# [PROMPT]
Your answer should restate each line of the data below word for word.
** Opening RECORDS FOR THIS TASK block **
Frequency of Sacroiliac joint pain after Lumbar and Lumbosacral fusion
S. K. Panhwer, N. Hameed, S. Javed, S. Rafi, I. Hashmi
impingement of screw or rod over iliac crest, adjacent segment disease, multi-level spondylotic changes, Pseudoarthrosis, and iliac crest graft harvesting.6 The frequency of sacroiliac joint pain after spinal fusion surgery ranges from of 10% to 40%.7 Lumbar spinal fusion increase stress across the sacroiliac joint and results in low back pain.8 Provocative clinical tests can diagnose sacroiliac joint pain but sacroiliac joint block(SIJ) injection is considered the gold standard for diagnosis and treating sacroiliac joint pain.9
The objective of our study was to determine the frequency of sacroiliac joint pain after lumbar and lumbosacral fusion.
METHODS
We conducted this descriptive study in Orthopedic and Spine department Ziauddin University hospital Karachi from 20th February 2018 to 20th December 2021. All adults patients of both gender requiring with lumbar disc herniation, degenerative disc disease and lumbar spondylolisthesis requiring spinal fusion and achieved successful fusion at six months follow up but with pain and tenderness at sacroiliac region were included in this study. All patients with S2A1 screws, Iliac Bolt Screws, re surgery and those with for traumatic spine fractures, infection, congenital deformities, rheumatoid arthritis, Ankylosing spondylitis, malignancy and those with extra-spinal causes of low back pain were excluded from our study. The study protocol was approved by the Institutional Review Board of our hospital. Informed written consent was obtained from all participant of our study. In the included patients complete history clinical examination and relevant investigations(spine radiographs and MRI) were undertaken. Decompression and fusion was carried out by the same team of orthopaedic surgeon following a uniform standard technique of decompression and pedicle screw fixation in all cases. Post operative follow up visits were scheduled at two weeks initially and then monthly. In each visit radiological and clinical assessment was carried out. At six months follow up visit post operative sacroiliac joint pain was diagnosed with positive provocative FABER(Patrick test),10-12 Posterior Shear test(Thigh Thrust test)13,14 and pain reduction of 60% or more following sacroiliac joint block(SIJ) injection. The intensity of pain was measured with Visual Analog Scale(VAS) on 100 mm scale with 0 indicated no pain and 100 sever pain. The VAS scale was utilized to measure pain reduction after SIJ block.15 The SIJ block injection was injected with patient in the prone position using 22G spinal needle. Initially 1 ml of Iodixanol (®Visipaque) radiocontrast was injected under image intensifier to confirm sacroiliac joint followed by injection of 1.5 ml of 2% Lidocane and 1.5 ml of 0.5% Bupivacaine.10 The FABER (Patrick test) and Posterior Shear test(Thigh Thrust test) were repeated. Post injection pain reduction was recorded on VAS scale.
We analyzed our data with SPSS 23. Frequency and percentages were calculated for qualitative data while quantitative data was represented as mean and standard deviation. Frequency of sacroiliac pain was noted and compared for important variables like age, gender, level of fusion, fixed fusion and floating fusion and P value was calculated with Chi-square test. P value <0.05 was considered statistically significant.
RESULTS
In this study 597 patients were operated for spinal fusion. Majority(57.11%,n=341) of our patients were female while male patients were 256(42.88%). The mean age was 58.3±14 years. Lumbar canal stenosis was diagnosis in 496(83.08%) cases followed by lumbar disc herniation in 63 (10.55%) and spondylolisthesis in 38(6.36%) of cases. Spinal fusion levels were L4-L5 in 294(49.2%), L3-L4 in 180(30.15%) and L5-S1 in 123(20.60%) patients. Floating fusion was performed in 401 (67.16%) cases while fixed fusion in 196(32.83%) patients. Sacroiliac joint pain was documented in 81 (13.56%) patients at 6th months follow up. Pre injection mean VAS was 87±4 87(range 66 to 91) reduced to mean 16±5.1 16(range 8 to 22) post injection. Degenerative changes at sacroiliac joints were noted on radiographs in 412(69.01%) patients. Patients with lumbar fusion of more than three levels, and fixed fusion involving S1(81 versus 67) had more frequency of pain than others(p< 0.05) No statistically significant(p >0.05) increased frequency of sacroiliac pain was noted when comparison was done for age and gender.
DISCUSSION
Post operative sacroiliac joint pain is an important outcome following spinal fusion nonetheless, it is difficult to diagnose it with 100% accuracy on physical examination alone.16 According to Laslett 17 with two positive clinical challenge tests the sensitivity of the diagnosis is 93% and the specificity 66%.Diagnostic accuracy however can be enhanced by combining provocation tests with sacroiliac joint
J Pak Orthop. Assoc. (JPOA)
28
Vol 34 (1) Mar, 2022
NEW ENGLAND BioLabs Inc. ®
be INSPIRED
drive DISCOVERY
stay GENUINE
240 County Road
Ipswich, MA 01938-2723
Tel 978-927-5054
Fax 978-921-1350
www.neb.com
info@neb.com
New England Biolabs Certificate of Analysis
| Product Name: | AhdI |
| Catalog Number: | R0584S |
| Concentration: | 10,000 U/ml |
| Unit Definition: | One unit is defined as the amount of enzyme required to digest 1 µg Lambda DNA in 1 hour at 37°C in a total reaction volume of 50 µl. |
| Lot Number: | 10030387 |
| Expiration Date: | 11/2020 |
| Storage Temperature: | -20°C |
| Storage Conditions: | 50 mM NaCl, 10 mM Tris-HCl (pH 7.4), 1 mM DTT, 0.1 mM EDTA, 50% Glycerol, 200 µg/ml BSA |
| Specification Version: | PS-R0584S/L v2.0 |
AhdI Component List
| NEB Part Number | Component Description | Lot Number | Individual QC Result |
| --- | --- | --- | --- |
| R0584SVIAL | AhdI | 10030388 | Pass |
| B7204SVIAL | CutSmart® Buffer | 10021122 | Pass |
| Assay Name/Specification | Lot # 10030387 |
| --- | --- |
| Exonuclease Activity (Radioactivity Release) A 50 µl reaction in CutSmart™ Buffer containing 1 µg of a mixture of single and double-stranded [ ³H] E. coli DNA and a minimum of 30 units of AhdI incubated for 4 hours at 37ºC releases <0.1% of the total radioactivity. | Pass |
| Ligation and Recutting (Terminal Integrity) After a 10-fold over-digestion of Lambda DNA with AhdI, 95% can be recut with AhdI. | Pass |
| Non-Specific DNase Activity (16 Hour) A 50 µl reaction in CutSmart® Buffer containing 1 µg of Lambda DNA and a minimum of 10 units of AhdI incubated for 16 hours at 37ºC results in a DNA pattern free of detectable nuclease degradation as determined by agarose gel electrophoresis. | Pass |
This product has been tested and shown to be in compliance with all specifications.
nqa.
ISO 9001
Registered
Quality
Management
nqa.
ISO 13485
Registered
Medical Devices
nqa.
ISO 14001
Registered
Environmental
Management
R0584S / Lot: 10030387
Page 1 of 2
** Closing RECORDS FOR THIS TASK block **
# [YOUR RESPONSE]
Frequency of Sacroiliac joint pain after Lumbar and Lumbosacral fusion
S. K. Panhwer, N. Hameed, S. Javed, S. Rafi, I. Hashmi
impingement of screw or rod over iliac crest, adjacent segment disease, multi-level spondylotic changes, Pseudoarthrosis, and iliac crest graft harvesting.6 The frequency of sacroiliac joint pain after spinal fusion surgery ranges from of 10% to 40%.7 Lumbar spinal fusion increase stress across the sacroiliac joint and results in low back pain.8 Provocative clinical tests can diagnose sacroiliac joint pain but sacroiliac joint block(SIJ) injection is considered the gold standard for diagnosis and treating sacroiliac joint pain.9
The objective of our study was to determine the frequency of sacroiliac joint pain after lumbar and lumbosacral fusion.
METHODS
We conducted this descriptive study in Orthopedic and Spine department Ziauddin University hospital Karachi from 20th February 2018 to 20th December 2021. All adults patients of both gender requiring with lumbar disc herniation, degenerative disc disease and lumbar spondylolisthesis requiring spinal fusion and achieved successful fusion at six months follow up but with pain and tenderness at sacroiliac region were included in this study. All patients with S2A1 screws, Iliac Bolt Screws, re surgery and those with for traumatic spine fractures, infection, congenital deformities, rheumatoid arthritis, Ankylosing spondylitis, malignancy and those with extra-spinal causes of low back pain were excluded from our study. The study protocol was approved by the Institutional Review Board of our hospital. Informed written consent was obtained from all participant of our study. In the included patients complete history clinical examination and relevant investigations(spine radiographs and MRI) were undertaken. Decompression and fusion was carried out by the same team of orthopaedic surgeon following a uniform standard technique of decompression and pedicle screw fixation in all cases. Post operative follow up visits were scheduled at two weeks initially and then monthly. In each visit radiological and clinical assessment was carried out. At six months follow up visit post operative sacroiliac joint pain was diagnosed with positive provocative FABER(Patrick test),10-12 Posterior Shear test(Thigh Thrust test)13,14 and pain reduction of 60% or more following sacroiliac joint block(SIJ) injection. The intensity of pain was measured with Visual Analog Scale(VAS) on 100 mm scale with 0 indicated no pain and 100 sever pain. The VAS scale was utilized to measure pain reduction after SIJ block.15 The SIJ block injection was injected with patient in the prone position using 22G spinal needle. Initially 1 ml of Iodixanol (®Visipaque) radiocontrast was injected under image intensifier to confirm sacroiliac joint followed by injection of 1.5 ml of 2% Lidocane and 1.5 ml of 0.5% Bupivacaine.10 The FABER (Patrick test) and Posterior Shear test(Thigh Thrust test) were repeated. Post injection pain reduction was recorded on VAS scale.
We analyzed our data with SPSS 23. Frequency and percentages were calculated for qualitative data while quantitative data was represented as mean and standard deviation. Frequency of sacroiliac pain was noted and compared for important variables like age, gender, level of fusion, fixed fusion and floating fusion and P value was calculated with Chi-square test. P value <0.05 was considered statistically significant.
RESULTS
In this study 597 patients were operated for spinal fusion. Majority(57.11%,n=341) of our patients were female while male patients were 256(42.88%). The mean age was 58.3±14 years. Lumbar canal stenosis was diagnosis in 496(83.08%) cases followed by lumbar disc herniation in 63 (10.55%) and spondylolisthesis in 38(6.36%) of cases. Spinal fusion levels were L4-L5 in 294(49.2%), L3-L4 in 180(30.15%) and L5-S1 in 123(20.60%) patients. Floating fusion was performed in 401 (67.16%) cases while fixed fusion in 196(32.83%) patients. Sacroiliac joint pain was documented in 81 (13.56%) patients at 6th months follow up. Pre injection mean VAS was 87±4 87(range 66 to 91) reduced to mean 16±5.1 16(range 8 to 22) post injection. Degenerative changes at sacroiliac joints were noted on radiographs in 412(69.01%) patients. Patients with lumbar fusion of more than three levels, and fixed fusion involving S1(81 versus 67) had more frequency of pain than others(p< 0.05) No statistically significant(p >0.05) increased frequency of sacroiliac pain was noted when comparison was done for age and gender.
DISCUSSION
Post operative sacroiliac joint pain is an important outcome following spinal fusion nonetheless, it is difficult to diagnose it with 100% accuracy on physical examination alone.16 According to Laslett 17 with two positive clinical challenge tests the sensitivity of the diagnosis is 93% and the specificity 66%.Diagnostic accuracy however can be enhanced by combining provocation tests with sacroiliac joint
J Pak Orthop. Assoc. (JPOA)
28
Vol 34 (1) Mar, 2022
NEW ENGLAND BioLabs Inc. ®
be INSPIRED
drive DISCOVERY
stay GENUINE
240 County Road
Ipswich, MA 01938-2723
Tel 978-927-5054
Fax 978-921-1350
www.neb.com
info@neb.com
New England Biolabs Certificate of Analysis
| Product Name: | AhdI |
| Catalog Number: | R0584S |
| Concentration: | 10,000 U/ml |
| Unit Definition: | One unit is defined as the amount of enzyme required to digest 1 µg Lambda DNA in 1 hour at 37°C in a total reaction volume of 50 µl. |
| Lot Number: | 10030387 |
| Expiration Date: | 11/2020 |
| Storage Temperature: | -20°C |
| Storage Conditions: | 50 mM NaCl, 10 mM Tris-HCl (pH 7.4), 1 mM DTT, 0.1 mM EDTA, 50% Glycerol, 200 µg/ml BSA |
| Specification Version: | PS-R0584S/L v2.0 |
AhdI Component List
| NEB Part Number | Component Description | Lot Number | Individual QC Result |
| --- | --- | --- | --- |
| R0584SVIAL | AhdI | 10030388 | Pass |
| B7204SVIAL | CutSmart® Buffer | 10021122 | Pass |
| Assay Name/Specification | Lot # 10030387 |
| --- | --- |
| Exonuclease Activity (Radioactivity Release) A 50 µl reaction in CutSmart™ Buffer containing 1 µg of a mixture of single and double-stranded [ ³H] E. coli DNA and a minimum of 30 units of AhdI incubated for 4 hours at 37ºC releases <0.1% of the total radioactivity. | Pass |
| Ligation and Recutting (Terminal Integrity) After a 10-fold over-digestion of Lambda DNA with AhdI, 95% can be recut with AhdI. | Pass |
| Non-Specific DNase Activity (16 Hour) A 50 µl reaction in CutSmart® Buffer containing 1 µg of Lambda DNA and a minimum of 10 units of AhdI incubated for 16 hours at 37ºC results in a DNA pattern free of detectable nuclease degradation as determined by agarose gel electrophoresis. | Pass |
This product has been tested and shown to be in compliance with all specifications.
nqa.
ISO 9001
Registered
Quality
Management
nqa.
ISO 13485
Registered
Medical Devices
nqa.
ISO 14001
Registered
Environmental
Management
R0584S / Lot: 10030387
Page 1 of 2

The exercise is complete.